-- start Records for this task --
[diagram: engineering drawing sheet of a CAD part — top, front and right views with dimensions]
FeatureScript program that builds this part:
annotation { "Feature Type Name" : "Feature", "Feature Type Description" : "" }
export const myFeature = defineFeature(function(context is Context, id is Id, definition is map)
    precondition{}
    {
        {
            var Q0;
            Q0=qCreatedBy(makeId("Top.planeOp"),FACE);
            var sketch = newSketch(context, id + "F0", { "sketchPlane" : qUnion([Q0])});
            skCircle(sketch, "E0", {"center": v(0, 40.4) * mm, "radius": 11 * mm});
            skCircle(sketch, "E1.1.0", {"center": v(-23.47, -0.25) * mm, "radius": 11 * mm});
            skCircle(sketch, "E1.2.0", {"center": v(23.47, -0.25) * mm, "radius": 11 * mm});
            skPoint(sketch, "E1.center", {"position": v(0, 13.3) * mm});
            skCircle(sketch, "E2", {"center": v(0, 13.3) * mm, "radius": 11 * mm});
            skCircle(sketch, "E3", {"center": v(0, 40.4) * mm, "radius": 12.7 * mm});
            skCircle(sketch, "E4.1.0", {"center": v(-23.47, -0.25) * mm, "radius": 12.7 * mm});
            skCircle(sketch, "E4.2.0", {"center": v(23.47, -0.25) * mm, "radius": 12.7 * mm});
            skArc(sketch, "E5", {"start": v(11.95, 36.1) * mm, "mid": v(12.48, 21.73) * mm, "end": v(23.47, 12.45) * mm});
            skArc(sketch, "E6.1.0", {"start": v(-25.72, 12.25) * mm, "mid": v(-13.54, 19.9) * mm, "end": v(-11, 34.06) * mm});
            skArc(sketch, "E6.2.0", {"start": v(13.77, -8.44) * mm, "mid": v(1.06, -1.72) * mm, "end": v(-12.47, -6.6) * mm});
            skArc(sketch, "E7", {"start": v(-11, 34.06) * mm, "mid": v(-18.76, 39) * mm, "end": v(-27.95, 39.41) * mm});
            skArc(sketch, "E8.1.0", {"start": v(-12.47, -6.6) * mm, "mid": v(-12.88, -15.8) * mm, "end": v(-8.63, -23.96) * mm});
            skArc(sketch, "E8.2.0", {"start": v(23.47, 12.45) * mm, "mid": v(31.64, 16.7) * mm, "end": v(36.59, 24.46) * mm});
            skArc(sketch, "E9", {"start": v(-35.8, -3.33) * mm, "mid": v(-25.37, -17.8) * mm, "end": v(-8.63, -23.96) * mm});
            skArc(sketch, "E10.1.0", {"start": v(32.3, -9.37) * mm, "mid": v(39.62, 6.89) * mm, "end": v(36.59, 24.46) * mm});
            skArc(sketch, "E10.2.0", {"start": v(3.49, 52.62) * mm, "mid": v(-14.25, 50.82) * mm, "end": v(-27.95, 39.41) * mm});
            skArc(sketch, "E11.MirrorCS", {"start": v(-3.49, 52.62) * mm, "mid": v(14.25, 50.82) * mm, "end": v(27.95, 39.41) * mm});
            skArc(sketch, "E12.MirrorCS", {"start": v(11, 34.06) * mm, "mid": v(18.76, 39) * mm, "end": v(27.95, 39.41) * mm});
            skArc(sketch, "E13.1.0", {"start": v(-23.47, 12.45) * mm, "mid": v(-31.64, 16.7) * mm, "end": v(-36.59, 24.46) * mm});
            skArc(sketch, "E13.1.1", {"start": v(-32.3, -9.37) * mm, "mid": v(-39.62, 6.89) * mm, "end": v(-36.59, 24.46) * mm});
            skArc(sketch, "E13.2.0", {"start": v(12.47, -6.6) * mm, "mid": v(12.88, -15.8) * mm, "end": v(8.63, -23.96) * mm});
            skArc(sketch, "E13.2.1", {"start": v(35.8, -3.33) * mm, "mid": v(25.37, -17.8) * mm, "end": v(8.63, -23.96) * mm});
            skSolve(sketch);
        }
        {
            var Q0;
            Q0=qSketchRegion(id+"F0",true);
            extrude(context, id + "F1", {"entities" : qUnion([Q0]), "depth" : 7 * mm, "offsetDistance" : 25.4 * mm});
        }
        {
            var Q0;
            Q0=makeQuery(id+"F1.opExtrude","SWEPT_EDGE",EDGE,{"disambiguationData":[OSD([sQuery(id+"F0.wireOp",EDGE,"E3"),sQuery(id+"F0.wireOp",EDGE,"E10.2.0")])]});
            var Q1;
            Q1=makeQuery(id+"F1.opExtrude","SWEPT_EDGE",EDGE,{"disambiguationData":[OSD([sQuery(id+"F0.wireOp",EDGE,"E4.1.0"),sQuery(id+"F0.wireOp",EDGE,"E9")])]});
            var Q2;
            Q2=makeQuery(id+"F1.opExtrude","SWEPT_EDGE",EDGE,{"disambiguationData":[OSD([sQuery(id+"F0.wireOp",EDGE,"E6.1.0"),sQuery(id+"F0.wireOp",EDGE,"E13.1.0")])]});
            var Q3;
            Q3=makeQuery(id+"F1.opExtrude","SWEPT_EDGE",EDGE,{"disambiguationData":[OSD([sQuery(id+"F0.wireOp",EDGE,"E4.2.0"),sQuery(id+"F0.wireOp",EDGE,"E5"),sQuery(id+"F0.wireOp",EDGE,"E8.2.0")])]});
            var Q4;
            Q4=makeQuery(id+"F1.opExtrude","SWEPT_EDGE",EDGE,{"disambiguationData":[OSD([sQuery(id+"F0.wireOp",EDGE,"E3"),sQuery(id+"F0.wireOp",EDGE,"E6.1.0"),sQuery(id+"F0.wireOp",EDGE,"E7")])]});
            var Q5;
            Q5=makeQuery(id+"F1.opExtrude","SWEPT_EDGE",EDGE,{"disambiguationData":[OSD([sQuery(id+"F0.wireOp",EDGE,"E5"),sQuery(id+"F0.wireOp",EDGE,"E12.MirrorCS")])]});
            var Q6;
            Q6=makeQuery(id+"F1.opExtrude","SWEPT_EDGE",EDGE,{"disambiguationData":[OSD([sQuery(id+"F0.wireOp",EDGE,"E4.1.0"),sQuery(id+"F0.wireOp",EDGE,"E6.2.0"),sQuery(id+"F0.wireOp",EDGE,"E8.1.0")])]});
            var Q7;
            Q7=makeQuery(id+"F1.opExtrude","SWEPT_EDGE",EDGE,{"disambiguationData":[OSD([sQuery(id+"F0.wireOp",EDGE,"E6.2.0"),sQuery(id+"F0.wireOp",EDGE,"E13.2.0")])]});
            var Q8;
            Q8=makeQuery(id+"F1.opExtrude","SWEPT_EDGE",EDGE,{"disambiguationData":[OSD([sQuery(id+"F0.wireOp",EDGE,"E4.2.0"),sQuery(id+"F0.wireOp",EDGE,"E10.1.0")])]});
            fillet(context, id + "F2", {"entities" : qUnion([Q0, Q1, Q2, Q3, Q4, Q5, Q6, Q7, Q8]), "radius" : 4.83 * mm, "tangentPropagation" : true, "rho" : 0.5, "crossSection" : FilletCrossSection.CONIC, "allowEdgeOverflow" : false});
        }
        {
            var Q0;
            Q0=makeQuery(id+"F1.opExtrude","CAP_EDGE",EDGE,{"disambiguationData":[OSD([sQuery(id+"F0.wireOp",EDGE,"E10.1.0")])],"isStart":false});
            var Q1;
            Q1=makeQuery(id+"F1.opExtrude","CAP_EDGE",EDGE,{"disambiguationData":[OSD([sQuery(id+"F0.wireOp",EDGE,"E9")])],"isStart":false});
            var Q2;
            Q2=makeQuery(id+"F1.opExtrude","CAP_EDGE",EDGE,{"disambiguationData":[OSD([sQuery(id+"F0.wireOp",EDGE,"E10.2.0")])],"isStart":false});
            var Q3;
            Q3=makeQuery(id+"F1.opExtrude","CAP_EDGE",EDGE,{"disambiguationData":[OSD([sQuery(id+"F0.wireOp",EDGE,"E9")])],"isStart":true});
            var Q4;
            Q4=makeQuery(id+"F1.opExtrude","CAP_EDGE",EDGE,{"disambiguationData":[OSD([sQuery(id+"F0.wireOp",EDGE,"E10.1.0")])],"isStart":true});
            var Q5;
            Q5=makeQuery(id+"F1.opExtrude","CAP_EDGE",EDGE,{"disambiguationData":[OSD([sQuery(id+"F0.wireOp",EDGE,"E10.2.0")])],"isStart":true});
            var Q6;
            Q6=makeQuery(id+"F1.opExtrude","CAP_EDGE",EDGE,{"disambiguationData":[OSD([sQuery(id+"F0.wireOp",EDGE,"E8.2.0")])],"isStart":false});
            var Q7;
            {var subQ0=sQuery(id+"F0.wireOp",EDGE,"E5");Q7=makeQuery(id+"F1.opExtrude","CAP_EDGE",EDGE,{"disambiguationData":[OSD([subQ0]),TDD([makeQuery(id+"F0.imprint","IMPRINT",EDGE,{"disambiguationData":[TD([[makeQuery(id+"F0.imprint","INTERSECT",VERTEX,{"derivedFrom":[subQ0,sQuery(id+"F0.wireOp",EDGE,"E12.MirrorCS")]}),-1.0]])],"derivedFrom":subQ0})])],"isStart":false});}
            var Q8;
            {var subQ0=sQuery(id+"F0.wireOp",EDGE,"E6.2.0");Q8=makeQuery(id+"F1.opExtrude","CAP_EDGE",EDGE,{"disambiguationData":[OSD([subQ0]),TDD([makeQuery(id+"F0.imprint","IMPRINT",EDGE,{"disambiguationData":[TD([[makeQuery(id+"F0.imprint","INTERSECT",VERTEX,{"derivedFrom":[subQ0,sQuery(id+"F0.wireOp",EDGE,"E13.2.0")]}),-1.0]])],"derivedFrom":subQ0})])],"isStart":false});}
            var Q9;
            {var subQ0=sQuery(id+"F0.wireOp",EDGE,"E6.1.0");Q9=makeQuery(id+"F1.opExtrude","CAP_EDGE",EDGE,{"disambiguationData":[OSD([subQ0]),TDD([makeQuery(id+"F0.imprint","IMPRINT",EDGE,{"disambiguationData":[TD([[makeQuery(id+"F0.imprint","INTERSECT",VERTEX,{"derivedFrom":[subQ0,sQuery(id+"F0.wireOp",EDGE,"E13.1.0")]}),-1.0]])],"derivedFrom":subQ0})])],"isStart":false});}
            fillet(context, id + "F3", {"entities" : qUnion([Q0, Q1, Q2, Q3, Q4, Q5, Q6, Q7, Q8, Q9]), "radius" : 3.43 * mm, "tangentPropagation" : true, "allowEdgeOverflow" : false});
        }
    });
-- end Records for this task --
Task brief - Please pull out every line above that contains the string "true".

Answer to the task -
            Q0=qSketchRegion(id+"F0",true);
            fillet(context, id + "F2", {"entities" : qUnion([Q0, Q1, Q2, Q3, Q4, Q5, Q6, Q7, Q8]), "radius" : 4.83 * mm, "tangentPropagation" : true, "rho" : 0.5, "crossSection" : FilletCrossSection.CONIC, "allowEdgeOverflow" : false});
            Q3=makeQuery(id+"F1.opExtrude","CAP_EDGE",EDGE,{"disambiguationData":[OSD([sQuery(id+"F0.wireOp",EDGE,"E9")])],"isStart":true});
            Q4=makeQuery(id+"F1.opExtrude","CAP_EDGE",EDGE,{"disambiguationData":[OSD([sQuery(id+"F0.wireOp",EDGE,"E10.1.0")])],"isStart":true});
            Q5=makeQuery(id+"F1.opExtrude","CAP_EDGE",EDGE,{"disambiguationData":[OSD([sQuery(id+"F0.wireOp",EDGE,"E10.2.0")])],"isStart":true});
            fillet(context, id + "F3", {"entities" : qUnion([Q0, Q1, Q2, Q3, Q4, Q5, Q6, Q7, Q8, Q9]), "radius" : 3.43 * mm, "tangentPropagation" : true, "allowEdgeOverflow" : false});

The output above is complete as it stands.